Jon A. Cruz wrote:
And there are two other large factors for Adobe's UI design that must be kept in mind
- "I don't care if this sucks, we need it thus-and-so so that we can
sell more copies of Photoshop"
Hi all this is one of those imho posts. Im a user not a dev. Have used AI FH and now learning Inkscape.
I dont necessarily agree that it needs to look like AI to be practical, however they are interesting to look at because yep the ui from PS and AI have commonality, the ui for many macintosh apps had commonality, this was part of the apple way of doing things. It meant that people *could* futz around and see where the common things happened and look further right in the menu listing for things specific to that application or that sort of thing.

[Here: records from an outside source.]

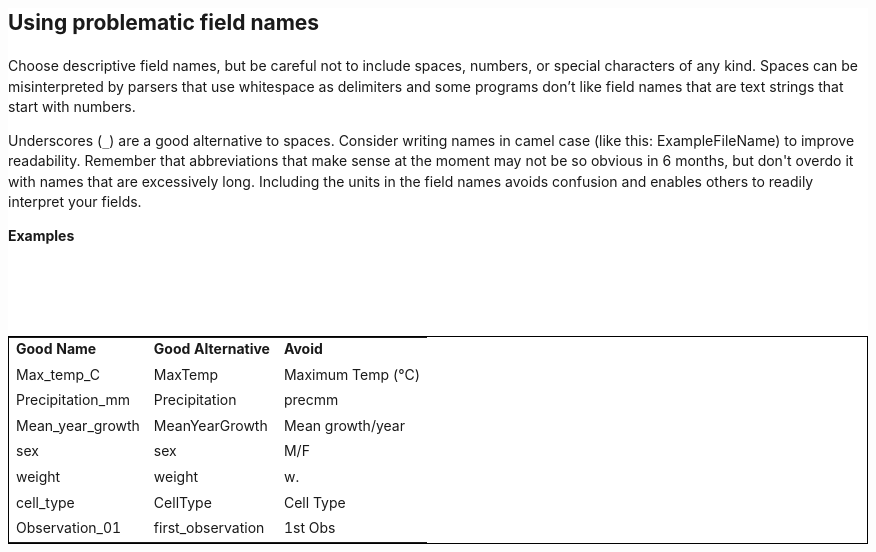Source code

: ## <a name="field_name"></a> Using problematic field names
Choose descriptive field names, but be careful not to include spaces, numbers, or special characters of any kind. Spaces can be
misinterpreted by parsers that use whitespace as delimiters and some programs don’t like field names that are text strings that start
with numbers.  

Underscores (`_`) are a good alternative to spaces. Consider writing names in camel case (like this: ExampleFileName) to improve
readability. Remember that abbreviations that make sense at the moment may not be so obvious in 6 months, but don't overdo it with names
that are excessively long. Including the units in the field names avoids confusion and enables others to readily interpret your fields.

**Examples**  

<table align = "center" style = "width =80%; border: 1px solid black;">
<tr>
	<td> <b>Good Name</b></td> <br />
	<td> <b>Good Alternative </b> </td><br />
	<td> <b>Avoid </b></td><br />
</tr>
<tr>
	<td> Max_temp_C</td>
	<td> MaxTemp </td>
	<td> Maximum Temp (°C) </td>
</tr>
<tr>
	<td> Precipitation_mm</td>
	<td> Precipitation</td>
	<td> precmm </td>
</tr>	
<tr>
	<td> Mean_year_growth</td>
	<td> MeanYearGrowth </td>
	<td> Mean growth/year</td>	
</tr>	
<tr>
	<td> sex </td>
	<td> sex </td>	
	<td> M/F </td>
</tr>
<tr>	
	<td> weight </td>
	<td> weight </td>	
	<td> w.</td>	
</tr>
<tr>	
	<td> cell_type </td>
	<td> CellType </td>
	<td> Cell Type </td>
</tr>
<tr>
	<td> Observation_01 </td>
	<td> first_observation</td>
	<td> 1st Obs</td>
</tr>
</table>
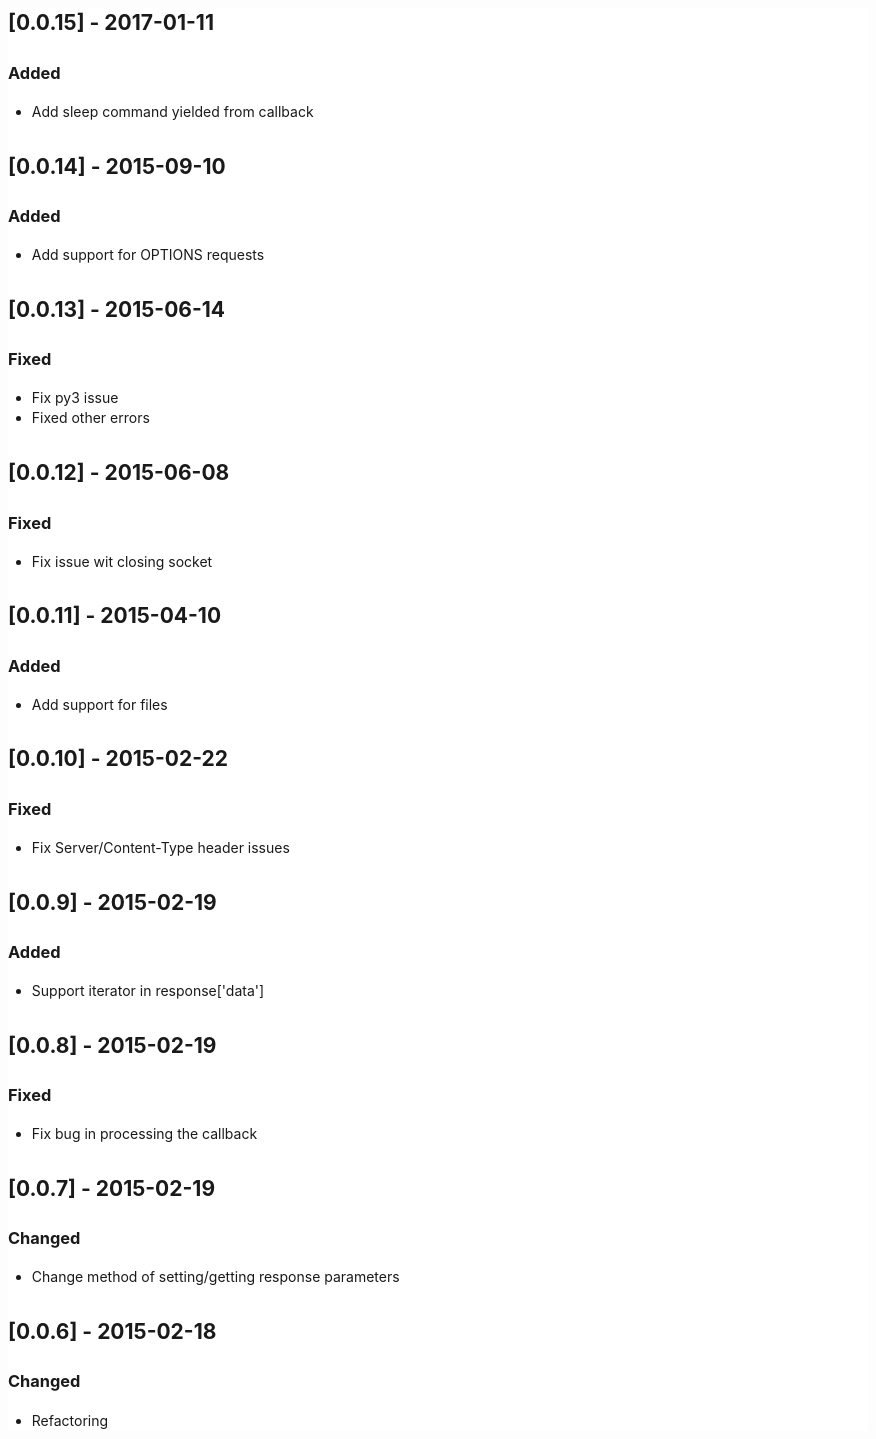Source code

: ## [0.0.15] - 2017-01-11
### Added
- Add sleep command yielded from callback

## [0.0.14] - 2015-09-10
### Added
- Add support for OPTIONS requests

## [0.0.13] - 2015-06-14
### Fixed
- Fix py3 issue
- Fixed other errors

## [0.0.12] - 2015-06-08
### Fixed
- Fix issue wit closing socket

## [0.0.11] - 2015-04-10
### Added
- Add support for files

## [0.0.10] - 2015-02-22
### Fixed
- Fix Server/Content-Type header issues

## [0.0.9] - 2015-02-19
### Added
- Support iterator in response['data']

## [0.0.8] - 2015-02-19
### Fixed
- Fix bug in processing the callback

## [0.0.7] - 2015-02-19
### Changed
- Change method of setting/getting response parameters

## [0.0.6] - 2015-02-18
### Changed
- Refactoring
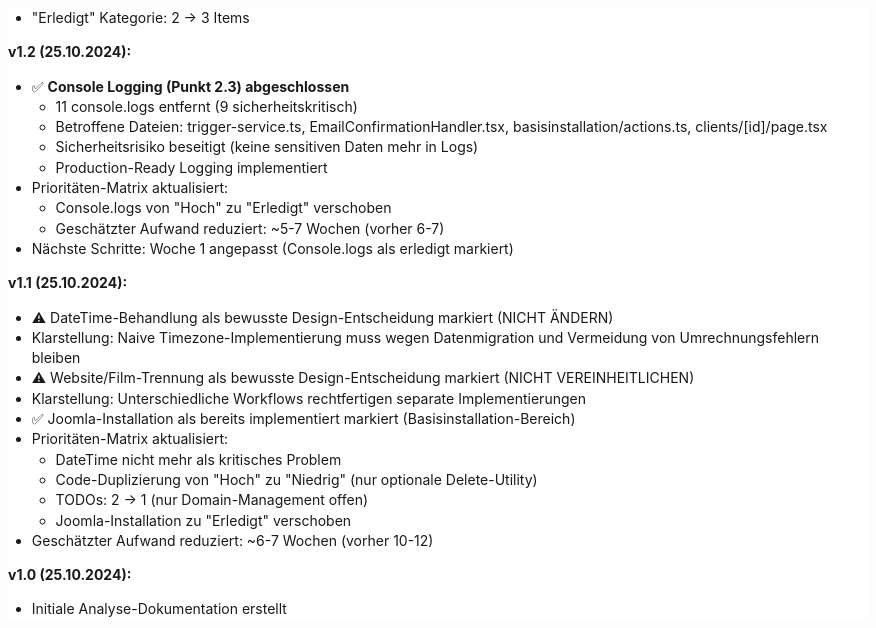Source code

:   - "Erledigt" Kategorie: 2 → 3 Items

**v1.2 (25.10.2024):**
- ✅ **Console Logging (Punkt 2.3) abgeschlossen**
  - 11 console.logs entfernt (9 sicherheitskritisch)
  - Betroffene Dateien: trigger-service.ts, EmailConfirmationHandler.tsx, basisinstallation/actions.ts, clients/[id]/page.tsx
  - Sicherheitsrisiko beseitigt (keine sensitiven Daten mehr in Logs)
  - Production-Ready Logging implementiert
- Prioritäten-Matrix aktualisiert:
  - Console.logs von "Hoch" zu "Erledigt" verschoben
  - Geschätzter Aufwand reduziert: ~5-7 Wochen (vorher 6-7)
- Nächste Schritte: Woche 1 angepasst (Console.logs als erledigt markiert)

**v1.1 (25.10.2024):**
- ⚠️ DateTime-Behandlung als bewusste Design-Entscheidung markiert (NICHT ÄNDERN)
- Klarstellung: Naive Timezone-Implementierung muss wegen Datenmigration und Vermeidung von Umrechnungsfehlern bleiben
- ⚠️ Website/Film-Trennung als bewusste Design-Entscheidung markiert (NICHT VEREINHEITLICHEN)
- Klarstellung: Unterschiedliche Workflows rechtfertigen separate Implementierungen
- ✅ Joomla-Installation als bereits implementiert markiert (Basisinstallation-Bereich)
- Prioritäten-Matrix aktualisiert:
  - DateTime nicht mehr als kritisches Problem
  - Code-Duplizierung von "Hoch" zu "Niedrig" (nur optionale Delete-Utility)
  - TODOs: 2 → 1 (nur Domain-Management offen)
  - Joomla-Installation zu "Erledigt" verschoben
- Geschätzter Aufwand reduziert: ~6-7 Wochen (vorher 10-12)

**v1.0 (25.10.2024):**
- Initiale Analyse-Dokumentation erstellt
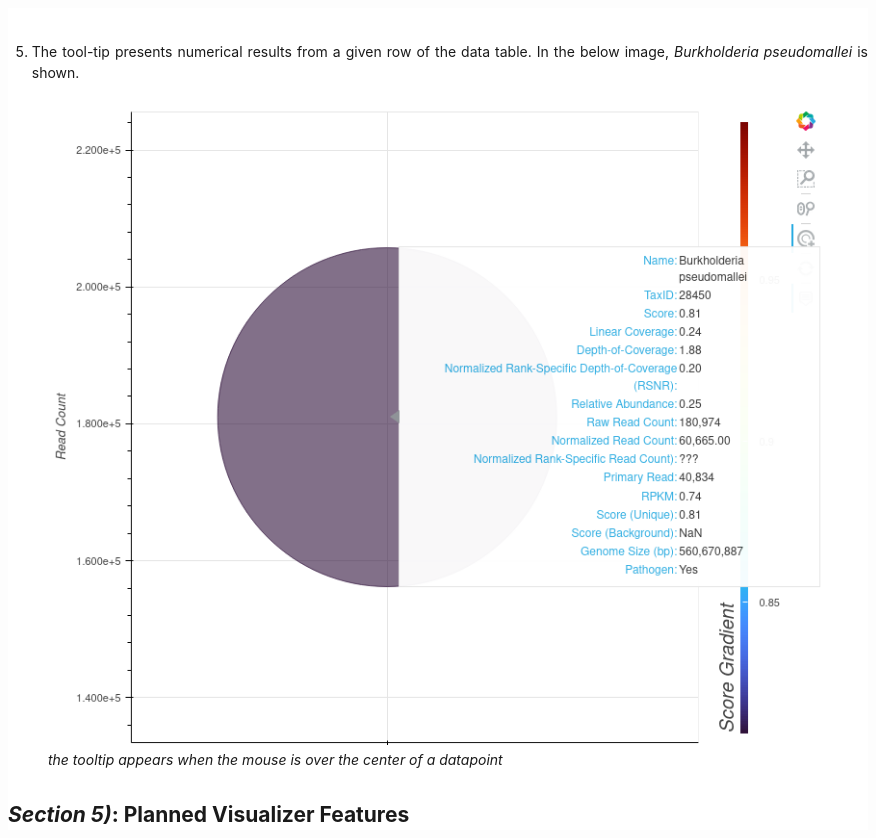 <br>

<div style="text-align: justify">

5.  The tool-tip presents numerical results from a given row of the data
    table. In the below image, *Burkholderia pseudomallei* is shown.

</div>

<figure>
<img src="gui/images_gui/Projects_and_Runs/upclose_hovertool.png">
<figcaption>
<em>the tooltip appears when the mouse is over the center of a
datapoint</em>
</figcaption>
</figure>

<div style="text-align: justify">

## *Section 5)*: **Planned Visualizer Features**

I'm new to all of this but I can se that there is already a lot of cooperation between the graphics tools developers and areas where we overlap with gnome. I dont think we need to develop a mac or win interface but using the libre meets to encourage common approaches and ways of accessing things is great because the people that use these apps most often use them as a combined group of apps wangling something in gimp, importing it into inkscape, tracing some vectors, exporting stuff back out and into scribus or pdf or openoffice.
So I guess I'm saying yep reducing the learning load per application is a great idea. Using the applications and desktops which can participate in that collaboration to get as much congruent ui as possible is probably my point of difference. eg Gnome, Scribus, Inkscape, Gimp, etc That way at least the groups participating in finding common ways to do things are talking about their own functionality and what best fits with its partners rather than trying to play catch up on the uis of people who dont operate like that and will be designing to suit different kinds of functions / file formats / constraints / marketing depts =).